La stabilisation démographique se situe à 2,1 enfants par femme. En dessous de ce seuil, nous sommes en décroissance démographique.

Dans les pays où le nombre de naissances est supérieur au nombre de décès, différentes politiques et programmes ont été proposés afin de réduire la natalité. Ces programmes sont parfois poussés par des organismes internationaux. Par exemple, la politique chinoise de l’enfant unique a été insufflée par le scientifique néerlandais Geert Jan Olser. À l’inverse, certains Etats, inquiets du vieillissement de leur population, d’un déséquilibre à venir entre leur population active et leur population inactive, incitent les familles à faire un enfant de plus.

Les dérives possibles des politiques démographiques 

La question démographique est souvent plus passionnée que raisonnée, et certains sont tentés d’émettre des recommandations à l’encontre du droit à la procréation, et des droits humains les plus élémentaires en prônant par exemple un état d’urgence qui impliquerait un contrôle autoritaire des naissances.

Les stérilisations forcées, les infanticides, les avortements clandestins, ont été, et sont encore aujourd’hui, la face cachée de certaines politiques dénatalistes.

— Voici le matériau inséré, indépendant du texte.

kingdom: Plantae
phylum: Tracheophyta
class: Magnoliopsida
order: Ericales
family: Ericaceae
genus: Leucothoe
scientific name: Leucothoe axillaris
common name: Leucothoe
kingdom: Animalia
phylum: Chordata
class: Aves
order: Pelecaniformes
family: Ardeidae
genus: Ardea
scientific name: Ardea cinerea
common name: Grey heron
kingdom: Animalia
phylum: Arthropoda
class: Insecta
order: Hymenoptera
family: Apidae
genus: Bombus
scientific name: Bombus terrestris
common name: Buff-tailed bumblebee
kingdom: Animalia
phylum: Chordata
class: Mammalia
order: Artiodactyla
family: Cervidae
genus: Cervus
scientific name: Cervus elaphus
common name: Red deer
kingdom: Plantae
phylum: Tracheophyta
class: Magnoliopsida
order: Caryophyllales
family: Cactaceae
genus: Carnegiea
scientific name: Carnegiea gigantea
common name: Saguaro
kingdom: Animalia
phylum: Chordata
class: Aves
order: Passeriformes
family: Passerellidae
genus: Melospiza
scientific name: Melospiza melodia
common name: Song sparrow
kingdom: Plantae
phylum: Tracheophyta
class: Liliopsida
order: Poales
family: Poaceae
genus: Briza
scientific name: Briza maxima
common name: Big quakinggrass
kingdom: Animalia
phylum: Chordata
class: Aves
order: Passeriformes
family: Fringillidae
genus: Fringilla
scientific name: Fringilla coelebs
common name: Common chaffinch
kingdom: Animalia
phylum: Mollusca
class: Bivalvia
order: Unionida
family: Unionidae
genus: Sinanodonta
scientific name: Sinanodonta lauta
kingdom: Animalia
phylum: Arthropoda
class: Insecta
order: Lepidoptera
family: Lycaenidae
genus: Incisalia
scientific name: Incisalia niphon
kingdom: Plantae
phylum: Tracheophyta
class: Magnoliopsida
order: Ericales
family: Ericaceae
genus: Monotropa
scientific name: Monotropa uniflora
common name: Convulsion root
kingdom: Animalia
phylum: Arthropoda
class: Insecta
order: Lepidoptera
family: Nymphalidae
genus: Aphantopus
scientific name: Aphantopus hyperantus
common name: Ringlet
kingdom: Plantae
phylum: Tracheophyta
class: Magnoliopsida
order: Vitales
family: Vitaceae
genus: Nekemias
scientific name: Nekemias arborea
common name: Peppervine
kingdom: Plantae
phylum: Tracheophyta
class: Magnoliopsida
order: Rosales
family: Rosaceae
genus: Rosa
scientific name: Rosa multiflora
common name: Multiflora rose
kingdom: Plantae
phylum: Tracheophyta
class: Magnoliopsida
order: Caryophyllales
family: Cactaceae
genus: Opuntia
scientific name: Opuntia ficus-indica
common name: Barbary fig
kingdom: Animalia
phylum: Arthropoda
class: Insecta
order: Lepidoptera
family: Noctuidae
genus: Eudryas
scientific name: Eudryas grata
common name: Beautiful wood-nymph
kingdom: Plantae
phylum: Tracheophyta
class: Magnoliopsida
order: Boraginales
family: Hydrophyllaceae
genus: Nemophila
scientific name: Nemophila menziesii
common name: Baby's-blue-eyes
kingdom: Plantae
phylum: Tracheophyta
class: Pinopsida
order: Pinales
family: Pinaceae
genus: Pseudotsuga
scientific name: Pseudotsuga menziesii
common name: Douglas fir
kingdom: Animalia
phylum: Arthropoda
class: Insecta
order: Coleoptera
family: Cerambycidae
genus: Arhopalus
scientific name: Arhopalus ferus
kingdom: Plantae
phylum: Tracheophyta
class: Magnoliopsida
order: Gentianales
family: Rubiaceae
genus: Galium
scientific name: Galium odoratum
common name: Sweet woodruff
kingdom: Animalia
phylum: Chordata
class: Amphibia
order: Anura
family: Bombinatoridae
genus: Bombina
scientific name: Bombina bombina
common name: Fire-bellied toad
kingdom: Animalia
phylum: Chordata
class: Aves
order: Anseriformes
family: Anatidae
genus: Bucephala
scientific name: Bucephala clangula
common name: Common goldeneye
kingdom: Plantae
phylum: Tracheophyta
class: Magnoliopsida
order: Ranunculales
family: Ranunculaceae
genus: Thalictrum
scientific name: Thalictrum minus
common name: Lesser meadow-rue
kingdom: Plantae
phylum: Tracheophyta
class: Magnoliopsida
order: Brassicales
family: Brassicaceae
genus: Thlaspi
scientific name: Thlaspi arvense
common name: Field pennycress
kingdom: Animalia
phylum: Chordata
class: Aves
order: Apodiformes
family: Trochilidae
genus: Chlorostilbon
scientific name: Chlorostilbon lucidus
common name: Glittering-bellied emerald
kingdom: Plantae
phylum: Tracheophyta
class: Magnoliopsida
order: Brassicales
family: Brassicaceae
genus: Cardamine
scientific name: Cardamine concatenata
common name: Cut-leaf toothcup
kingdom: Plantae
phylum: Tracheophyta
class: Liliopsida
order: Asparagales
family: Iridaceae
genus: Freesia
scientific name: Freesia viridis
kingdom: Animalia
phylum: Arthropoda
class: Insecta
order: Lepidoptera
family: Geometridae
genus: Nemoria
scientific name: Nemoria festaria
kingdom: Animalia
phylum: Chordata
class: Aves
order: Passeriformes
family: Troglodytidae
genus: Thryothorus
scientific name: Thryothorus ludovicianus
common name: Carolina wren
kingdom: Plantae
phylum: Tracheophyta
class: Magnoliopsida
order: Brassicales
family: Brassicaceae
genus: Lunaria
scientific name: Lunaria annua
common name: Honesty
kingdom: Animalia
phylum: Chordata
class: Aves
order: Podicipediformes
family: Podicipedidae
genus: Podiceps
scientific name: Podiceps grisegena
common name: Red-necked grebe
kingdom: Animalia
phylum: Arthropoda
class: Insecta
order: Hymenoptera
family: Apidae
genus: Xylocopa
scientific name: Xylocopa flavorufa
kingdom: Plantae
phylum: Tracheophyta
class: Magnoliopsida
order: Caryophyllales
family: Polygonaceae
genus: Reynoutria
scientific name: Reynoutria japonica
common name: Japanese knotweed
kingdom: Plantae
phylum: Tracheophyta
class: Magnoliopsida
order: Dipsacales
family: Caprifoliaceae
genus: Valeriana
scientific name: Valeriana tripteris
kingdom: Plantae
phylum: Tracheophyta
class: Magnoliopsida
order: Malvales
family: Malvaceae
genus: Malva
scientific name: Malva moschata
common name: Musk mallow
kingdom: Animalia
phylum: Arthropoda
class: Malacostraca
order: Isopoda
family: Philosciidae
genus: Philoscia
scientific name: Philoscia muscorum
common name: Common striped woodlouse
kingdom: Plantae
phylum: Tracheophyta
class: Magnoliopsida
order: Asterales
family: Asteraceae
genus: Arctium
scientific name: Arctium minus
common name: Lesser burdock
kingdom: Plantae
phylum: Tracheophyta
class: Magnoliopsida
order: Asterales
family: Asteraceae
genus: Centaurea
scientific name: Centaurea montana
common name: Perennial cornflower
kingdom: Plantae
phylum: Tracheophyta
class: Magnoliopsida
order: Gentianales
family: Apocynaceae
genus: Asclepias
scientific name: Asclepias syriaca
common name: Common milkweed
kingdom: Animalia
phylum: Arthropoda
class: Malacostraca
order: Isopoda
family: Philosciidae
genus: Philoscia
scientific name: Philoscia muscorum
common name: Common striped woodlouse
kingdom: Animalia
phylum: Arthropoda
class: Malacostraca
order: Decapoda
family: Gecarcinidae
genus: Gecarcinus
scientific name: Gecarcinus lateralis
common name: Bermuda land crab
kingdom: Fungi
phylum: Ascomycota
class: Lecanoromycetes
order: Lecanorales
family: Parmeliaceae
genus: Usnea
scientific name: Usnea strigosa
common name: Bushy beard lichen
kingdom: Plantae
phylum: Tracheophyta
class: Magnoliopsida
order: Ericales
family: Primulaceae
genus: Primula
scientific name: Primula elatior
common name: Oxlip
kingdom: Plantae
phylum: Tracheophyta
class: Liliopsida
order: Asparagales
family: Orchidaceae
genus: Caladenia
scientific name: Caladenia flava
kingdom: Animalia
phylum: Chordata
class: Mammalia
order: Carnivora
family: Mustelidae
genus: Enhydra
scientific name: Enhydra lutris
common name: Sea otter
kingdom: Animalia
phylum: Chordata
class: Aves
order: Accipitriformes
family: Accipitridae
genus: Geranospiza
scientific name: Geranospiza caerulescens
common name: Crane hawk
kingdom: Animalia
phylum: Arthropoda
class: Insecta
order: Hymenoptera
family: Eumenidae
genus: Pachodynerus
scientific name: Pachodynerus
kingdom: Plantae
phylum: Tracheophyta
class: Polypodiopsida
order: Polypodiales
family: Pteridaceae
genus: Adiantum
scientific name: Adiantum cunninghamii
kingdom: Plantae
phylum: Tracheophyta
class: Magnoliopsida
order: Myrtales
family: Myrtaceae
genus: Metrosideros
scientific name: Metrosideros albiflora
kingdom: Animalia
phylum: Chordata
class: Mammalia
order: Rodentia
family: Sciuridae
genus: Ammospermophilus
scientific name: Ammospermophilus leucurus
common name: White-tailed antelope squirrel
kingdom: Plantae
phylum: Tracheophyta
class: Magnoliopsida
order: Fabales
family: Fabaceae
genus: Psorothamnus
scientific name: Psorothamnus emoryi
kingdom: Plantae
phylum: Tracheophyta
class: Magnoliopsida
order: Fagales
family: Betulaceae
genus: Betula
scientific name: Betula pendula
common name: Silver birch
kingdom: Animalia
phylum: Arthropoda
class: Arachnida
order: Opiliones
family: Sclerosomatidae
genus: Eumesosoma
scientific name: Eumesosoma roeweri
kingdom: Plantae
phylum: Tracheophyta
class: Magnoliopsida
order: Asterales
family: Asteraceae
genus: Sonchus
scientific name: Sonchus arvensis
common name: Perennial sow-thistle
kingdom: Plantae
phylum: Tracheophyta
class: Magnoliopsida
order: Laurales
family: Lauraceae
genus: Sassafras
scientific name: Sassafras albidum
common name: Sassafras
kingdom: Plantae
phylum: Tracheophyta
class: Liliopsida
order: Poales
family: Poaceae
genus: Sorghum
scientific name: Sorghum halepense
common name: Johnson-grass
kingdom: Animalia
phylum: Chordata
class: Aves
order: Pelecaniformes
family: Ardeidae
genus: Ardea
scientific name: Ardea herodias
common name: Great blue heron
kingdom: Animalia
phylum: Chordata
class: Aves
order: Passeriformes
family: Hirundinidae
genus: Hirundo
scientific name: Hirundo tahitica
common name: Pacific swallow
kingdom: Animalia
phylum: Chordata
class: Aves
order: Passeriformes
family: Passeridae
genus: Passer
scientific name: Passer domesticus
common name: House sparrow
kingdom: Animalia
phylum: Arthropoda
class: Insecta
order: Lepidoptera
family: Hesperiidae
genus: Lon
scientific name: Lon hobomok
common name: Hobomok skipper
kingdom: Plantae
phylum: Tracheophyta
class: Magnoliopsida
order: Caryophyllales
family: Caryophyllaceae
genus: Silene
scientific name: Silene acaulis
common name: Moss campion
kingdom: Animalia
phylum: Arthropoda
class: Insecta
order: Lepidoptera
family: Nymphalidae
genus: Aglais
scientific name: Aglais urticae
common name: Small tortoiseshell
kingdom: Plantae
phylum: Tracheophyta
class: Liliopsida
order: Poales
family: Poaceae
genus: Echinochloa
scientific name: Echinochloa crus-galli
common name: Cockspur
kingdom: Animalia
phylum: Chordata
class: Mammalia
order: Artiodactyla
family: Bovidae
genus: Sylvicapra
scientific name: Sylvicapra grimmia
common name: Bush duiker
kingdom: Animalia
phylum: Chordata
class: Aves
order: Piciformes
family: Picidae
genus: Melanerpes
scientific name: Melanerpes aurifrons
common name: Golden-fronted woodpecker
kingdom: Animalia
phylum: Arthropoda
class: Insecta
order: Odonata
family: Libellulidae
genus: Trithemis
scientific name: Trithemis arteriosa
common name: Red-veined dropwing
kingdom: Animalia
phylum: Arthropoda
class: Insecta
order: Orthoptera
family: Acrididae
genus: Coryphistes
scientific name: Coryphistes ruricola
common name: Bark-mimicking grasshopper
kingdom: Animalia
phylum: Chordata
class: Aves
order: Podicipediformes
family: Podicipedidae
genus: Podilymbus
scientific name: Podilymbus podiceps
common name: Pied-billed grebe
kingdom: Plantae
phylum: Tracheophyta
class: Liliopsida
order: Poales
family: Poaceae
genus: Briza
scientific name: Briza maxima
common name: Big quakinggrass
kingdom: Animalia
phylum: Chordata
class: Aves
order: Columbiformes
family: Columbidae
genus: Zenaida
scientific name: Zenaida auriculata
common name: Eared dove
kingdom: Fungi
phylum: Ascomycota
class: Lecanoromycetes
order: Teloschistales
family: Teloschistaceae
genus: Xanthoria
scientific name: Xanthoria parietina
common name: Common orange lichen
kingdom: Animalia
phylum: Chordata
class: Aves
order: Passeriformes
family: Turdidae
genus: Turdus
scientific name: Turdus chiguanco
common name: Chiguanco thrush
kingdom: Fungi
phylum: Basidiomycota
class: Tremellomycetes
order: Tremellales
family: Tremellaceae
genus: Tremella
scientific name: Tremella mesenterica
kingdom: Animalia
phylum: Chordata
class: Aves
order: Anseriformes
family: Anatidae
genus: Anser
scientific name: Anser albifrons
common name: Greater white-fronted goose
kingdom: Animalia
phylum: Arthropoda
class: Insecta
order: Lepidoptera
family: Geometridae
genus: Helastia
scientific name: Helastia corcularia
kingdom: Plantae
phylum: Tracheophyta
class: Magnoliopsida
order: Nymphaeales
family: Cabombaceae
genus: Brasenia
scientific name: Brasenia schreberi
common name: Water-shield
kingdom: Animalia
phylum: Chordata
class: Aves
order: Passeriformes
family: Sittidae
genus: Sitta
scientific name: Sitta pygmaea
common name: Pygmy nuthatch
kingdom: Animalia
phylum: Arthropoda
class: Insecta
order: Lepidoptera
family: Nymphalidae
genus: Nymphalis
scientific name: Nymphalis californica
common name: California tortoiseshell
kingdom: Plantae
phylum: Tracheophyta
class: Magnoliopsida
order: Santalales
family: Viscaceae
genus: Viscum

À noter que ces régulations passent par le corps des femmes principalement, y compris dans les pays où l’incitation réside dans un accès facilité aux contraceptifs, qui sont généralement exclusivement féminins. Le droit de disposer de son corps est directement concerné par ces politiques.

Les aides sociales sont également mises en accusation : certains revendiqueront l’arrêt des aides au troisième enfant, y compris si celui-ci présente un handicap. Cette proposition peut sembler contre-productive : partout dans le monde, c’est la précarité qui est synonyme de natalité élevée génération après génération, et non l’inverse.

Faire ou non des enfants, peu importe le nombre, est un droit humain parmi les plus élémentaires.

Au choix individuel doit se superposer une volonté globale, alors les spécialistes de la question sont clairs : seuls l’amélioration des conditions de vie, l’accès au développement économique, mais aussi social, sont les prérequis à une transition démographique à l’échelle des pays et par ricochet de la communauté humaine globale.

Ce développement doit avoir lieu, sans pour autant refaire les erreurs du passé, en y intégrant les piliers du développement durable et en adoptant des politiques d’équité sociale, en anticipant également sur les changements de sociétés entrainés par une transition démographique. Faire moins d’enfants peut permettre d’alléger la pression sur les ressources, mais cela signifie également leur imposer l’entretien d’une population d’inactifs (nous !) plus importante à l’avenir.